Several studies have indicated that the expression of efflux membrane transporters such as Mrp2/3 and p-glycoprotein is increased after APAP intoxication [18
]. In general, APAP–glucuronide and APAP–GSH are mainly excreted into bile, while APAP–sulfate is mainly excreted into urine [51
]. These membrane proteins can remove toxic metabolites and oxidative products from the liver via the urine or bile. Uptake transporters of OATPs in the liver, such as Oatp1a1 and Oatp1b2, which mediate the uptake of numerous drugs and xenobiotics into cells, were reduced after APAP treatment [18
]. Roth et al. [52
] showed that the expression of Oatp1a1 is inhibited by EGCG. In this study, the protein expression of Mrp2 and Mrp3 was slightly increased and that of OATP1a1 was decreased after 12 h of APAP treatment. EGCG had no effect on Mrp2/3 and p-glycoprotein protein expressions in the liver; however, EGCG significantly reduced (−37.5%) OATP1a1 expression. These results suggest that EGCG may reduce the hepatic uptake of APAP and its metabolites from the circulation into the liver. On the other hand, in this study, EGCG supplementation also lowered fecal β-glucuronidase activity, which might diminish deconjugation of APAP–glucuronide and thus increase fecal APAP–glucuronide excretion. This observation is similar to the results of a previous study [53
]. Therefore, the reduced hepatic OATP1a1 protein expression and microbial β-glucuronidase activity due to EGCG may lead to lower reabsorption of APAP into the liver from the circulation and intestine, respectively. These actions may lower repeated CYP-mediated APAP bioactivation in the liver.

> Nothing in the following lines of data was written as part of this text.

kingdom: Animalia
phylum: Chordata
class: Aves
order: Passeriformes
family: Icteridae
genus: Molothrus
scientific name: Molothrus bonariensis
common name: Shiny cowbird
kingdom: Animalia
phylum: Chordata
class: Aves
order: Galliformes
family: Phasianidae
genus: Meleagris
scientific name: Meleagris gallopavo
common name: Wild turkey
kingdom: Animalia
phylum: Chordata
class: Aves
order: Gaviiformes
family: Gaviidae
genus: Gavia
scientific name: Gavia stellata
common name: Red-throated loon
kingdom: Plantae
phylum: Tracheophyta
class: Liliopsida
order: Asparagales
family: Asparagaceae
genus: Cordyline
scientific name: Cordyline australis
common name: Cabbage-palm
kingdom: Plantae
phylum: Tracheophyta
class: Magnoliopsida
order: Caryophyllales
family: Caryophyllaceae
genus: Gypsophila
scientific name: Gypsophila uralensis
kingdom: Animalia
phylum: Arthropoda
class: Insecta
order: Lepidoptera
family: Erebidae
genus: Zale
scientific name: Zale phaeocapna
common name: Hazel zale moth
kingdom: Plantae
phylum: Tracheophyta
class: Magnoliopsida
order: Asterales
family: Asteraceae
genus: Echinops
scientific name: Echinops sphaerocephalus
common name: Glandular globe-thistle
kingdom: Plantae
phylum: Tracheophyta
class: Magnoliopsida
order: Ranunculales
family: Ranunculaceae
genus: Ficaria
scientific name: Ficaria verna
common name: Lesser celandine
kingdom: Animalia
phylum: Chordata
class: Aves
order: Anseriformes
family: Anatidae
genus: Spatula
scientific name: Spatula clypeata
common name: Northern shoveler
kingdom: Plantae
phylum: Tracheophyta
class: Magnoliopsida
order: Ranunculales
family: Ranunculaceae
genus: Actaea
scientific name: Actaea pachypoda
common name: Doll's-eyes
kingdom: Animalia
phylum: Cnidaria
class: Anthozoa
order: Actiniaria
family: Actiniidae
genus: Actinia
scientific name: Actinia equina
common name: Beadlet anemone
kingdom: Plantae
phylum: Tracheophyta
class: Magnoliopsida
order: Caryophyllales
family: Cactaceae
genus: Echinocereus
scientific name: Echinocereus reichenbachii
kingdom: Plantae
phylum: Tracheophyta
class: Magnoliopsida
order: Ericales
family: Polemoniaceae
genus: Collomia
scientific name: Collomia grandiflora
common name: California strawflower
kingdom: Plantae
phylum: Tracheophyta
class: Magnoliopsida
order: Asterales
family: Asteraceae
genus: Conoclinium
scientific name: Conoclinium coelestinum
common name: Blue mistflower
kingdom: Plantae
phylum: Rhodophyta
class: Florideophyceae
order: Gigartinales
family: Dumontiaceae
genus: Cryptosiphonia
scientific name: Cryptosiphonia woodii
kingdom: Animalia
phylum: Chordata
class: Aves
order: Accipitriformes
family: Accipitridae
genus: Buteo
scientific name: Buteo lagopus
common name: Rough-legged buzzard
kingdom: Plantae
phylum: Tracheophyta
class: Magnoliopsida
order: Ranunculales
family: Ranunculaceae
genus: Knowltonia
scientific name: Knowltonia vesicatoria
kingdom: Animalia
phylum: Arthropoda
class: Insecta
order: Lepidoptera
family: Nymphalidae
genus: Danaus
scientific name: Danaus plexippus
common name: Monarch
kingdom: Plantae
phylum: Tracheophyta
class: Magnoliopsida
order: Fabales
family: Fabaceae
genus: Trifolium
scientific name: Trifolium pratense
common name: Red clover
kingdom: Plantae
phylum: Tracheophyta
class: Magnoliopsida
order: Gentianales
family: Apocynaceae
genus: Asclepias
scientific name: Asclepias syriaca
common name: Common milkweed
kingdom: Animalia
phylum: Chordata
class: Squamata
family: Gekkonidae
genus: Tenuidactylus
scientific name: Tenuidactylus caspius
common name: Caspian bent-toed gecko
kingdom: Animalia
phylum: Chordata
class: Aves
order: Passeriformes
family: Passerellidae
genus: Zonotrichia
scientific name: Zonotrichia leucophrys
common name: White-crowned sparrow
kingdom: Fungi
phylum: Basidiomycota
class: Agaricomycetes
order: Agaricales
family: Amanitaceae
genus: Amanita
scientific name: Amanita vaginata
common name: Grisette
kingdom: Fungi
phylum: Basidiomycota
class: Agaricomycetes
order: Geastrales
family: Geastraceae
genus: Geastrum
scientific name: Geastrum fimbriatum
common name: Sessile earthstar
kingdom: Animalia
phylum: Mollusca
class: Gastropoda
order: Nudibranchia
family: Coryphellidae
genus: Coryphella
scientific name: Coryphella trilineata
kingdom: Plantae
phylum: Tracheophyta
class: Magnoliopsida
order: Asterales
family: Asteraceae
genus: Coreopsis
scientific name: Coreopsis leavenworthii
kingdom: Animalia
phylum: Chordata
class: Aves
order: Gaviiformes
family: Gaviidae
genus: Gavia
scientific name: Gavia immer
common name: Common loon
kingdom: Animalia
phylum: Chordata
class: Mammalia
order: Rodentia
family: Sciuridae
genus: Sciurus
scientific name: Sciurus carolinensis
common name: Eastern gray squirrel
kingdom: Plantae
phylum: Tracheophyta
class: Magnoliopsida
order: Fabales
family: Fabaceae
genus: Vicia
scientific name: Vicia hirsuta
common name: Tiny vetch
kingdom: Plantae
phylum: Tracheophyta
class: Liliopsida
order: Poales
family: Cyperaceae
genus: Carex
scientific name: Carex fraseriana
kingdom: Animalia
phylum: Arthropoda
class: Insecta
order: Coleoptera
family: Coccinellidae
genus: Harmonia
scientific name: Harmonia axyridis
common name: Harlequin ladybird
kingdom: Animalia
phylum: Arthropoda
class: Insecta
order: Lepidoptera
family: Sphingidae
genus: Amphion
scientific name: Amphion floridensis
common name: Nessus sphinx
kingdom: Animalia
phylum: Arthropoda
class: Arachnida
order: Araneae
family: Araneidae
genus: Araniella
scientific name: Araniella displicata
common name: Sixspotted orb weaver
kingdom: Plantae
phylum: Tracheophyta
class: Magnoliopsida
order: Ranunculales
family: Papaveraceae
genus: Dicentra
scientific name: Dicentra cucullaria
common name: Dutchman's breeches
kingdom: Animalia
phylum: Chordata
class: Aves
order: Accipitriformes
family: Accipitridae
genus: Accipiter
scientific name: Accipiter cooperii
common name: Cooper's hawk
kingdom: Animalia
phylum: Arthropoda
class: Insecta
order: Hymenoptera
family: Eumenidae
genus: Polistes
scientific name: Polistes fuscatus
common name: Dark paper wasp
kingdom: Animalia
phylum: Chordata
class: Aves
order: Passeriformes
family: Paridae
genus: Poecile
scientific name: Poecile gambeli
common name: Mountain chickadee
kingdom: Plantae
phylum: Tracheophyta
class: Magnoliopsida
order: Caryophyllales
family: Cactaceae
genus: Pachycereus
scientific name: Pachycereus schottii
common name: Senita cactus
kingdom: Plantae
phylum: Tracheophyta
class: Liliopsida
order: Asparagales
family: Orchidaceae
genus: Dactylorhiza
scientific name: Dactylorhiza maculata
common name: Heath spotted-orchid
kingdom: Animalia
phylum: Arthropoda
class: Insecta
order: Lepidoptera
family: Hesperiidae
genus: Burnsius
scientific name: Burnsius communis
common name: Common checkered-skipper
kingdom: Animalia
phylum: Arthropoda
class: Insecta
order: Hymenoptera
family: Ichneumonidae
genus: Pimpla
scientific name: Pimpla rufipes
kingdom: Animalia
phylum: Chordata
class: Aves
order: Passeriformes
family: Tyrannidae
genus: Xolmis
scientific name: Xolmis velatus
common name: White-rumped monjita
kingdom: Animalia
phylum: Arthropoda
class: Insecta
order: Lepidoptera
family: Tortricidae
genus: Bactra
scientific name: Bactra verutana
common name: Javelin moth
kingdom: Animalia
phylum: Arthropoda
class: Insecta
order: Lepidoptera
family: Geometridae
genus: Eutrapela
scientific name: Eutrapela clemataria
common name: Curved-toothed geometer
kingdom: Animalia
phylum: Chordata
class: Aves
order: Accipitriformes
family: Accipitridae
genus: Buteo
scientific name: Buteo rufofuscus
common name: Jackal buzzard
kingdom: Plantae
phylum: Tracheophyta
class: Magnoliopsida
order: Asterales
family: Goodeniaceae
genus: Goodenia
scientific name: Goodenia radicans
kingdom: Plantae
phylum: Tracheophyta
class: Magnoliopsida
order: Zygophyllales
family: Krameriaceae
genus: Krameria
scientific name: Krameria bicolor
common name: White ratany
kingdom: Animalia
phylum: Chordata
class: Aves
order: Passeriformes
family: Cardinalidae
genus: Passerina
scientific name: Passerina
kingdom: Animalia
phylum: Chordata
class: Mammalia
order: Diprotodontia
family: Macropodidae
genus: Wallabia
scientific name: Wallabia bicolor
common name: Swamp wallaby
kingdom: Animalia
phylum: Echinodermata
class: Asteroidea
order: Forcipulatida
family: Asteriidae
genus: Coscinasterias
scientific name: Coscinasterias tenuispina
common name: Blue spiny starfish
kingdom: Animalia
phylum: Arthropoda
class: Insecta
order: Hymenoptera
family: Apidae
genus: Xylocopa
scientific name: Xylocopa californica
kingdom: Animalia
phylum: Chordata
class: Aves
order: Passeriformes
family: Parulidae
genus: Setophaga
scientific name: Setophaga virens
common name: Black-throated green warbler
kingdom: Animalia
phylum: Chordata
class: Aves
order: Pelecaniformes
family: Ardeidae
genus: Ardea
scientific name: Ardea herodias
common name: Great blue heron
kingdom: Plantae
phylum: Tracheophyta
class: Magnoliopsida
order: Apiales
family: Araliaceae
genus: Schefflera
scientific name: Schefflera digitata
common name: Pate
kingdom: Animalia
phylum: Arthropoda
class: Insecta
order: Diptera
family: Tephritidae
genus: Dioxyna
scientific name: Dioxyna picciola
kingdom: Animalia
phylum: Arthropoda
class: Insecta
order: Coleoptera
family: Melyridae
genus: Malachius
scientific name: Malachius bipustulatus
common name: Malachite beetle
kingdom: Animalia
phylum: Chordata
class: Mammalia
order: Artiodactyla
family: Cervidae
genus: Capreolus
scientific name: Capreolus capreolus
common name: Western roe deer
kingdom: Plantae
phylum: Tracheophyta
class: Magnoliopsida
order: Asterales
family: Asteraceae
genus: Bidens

In summary, the results of this study show that EGCG supplementation for four weeks reduced APAP-induced liver damage in rats. The mechanisms contributing to the detoxification of APAP by EGCG may include reduced CYP-mediated APAP bioactivation, oxidative stress, and apoptosis; and increased autophagy and lower accumulation of toxic products in the liver.